Former House Speaker Tip O’Neill famously noted that “all politics is local.” And he’s right. He was not talking about the rules of the political game. Those are established by a national constitution and subject to state laws as well as local ones. He meant that the political dynamics of each district are what determines the ideological shading of a district.
Some examples are obvious: compare the voting record of legislators from Massachusetts and Utah. Others are less so: Republican Senator Charles Grassley had been a reasonable voice on health care reform until he remembered he was up for reelection in 2010 and saw how conservative Iowans were responding to unfounded claims of “death panels” and the like; he is now embracing aspects of the silliness.
Health care is local, too. The medical delivery system in Los Angeles looks far different from the one in Cheyenne. Even what’s considered standard treatment varies from community to community. And as Dr. Atul Gawande demonstrated in his New Yorker article, the cost of care varies greatly among localities based on medical provider’s approach to health care.

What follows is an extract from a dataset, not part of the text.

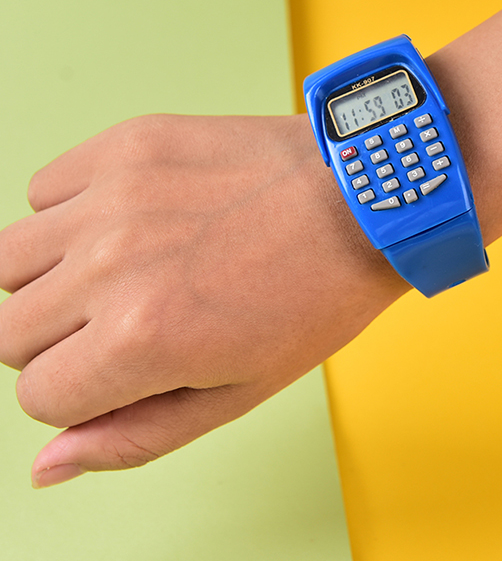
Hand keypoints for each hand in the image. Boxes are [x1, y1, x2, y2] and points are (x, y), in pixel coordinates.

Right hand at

How the local nature of politics and health care interact underscores the complexity of health care reform. Because health care is local, what’s broken in the current system varies from place-to-place. Because politics and is local, acceptable solutions vary depending on locale. It may just be a coincidence, but it is worth noting that the initial advocate for community-based health insurance co-operatives, Senator Kent Conrad, hails from North Dakota where rural electricity co-operatives are common while many of those claiming only a government-run health plan will do represent urban areas.
Recognizing this dynamic, the the House Energy and Commerce Committee has described HR 3200’s impact on each Congressional District. (My thanks to Dwight Mazzone for bringing these documents to my attention). Reading through these is a glimpse of the richness and variety of America.
For example, in Wyoming (which has one Representative for the entire state) up to 19,000 businesses would be eligible for tax credits to pay for health insurance, 7,400 seniors would benefit from reducing brand name drug costs, much of the $23 million in uncompensated care hospitals and health providers face would be eliminated, and the tax surcharge to pay for reform would impact 3,120 households.
Compare this to the Los Angeles area district represented by Henry Waxman, the Chair of the Energy and Commerce. In California’s 30th District up to 14,300 businesses would be eligible for the subsidy, 5,200 seniors would see lower prescription costs, hospitals and other providers would be relieved of much of the $85 million in uncompensated care they deal with today, while 22,100 households would pay the tax surcharge.
The statistics cited come from legitimate sources, but are presented in order to muster support for HR 3200. Were the same information to be presented by House Republicans it would no doubt have a different spin. Nonetheless, the information is a treasure trove of insight into the local politics and health care that drives the health care reform debate.
These statistics should also give lawmakers demanding a single, one-size-fits-all solution to health care reform pause. As I’ve argued before, state health care reform efforts usually fail. America’s health care system is too large, too interrelated and too complex to be reformed on a state-by-state basis. States lack the tools needed to make meaningful changes work; the national government has those tools. However, the reforms themselves could benefit from local implementation. For instance, instead of creating one, national government-run health plan to compete with private carriers, enabling the creation of local health insurance co-operatives to generate competition where it is needed is more appropriate.
Finding the balance between federal and local management of health care is critical to a well-functioning medical system. It is also good politics.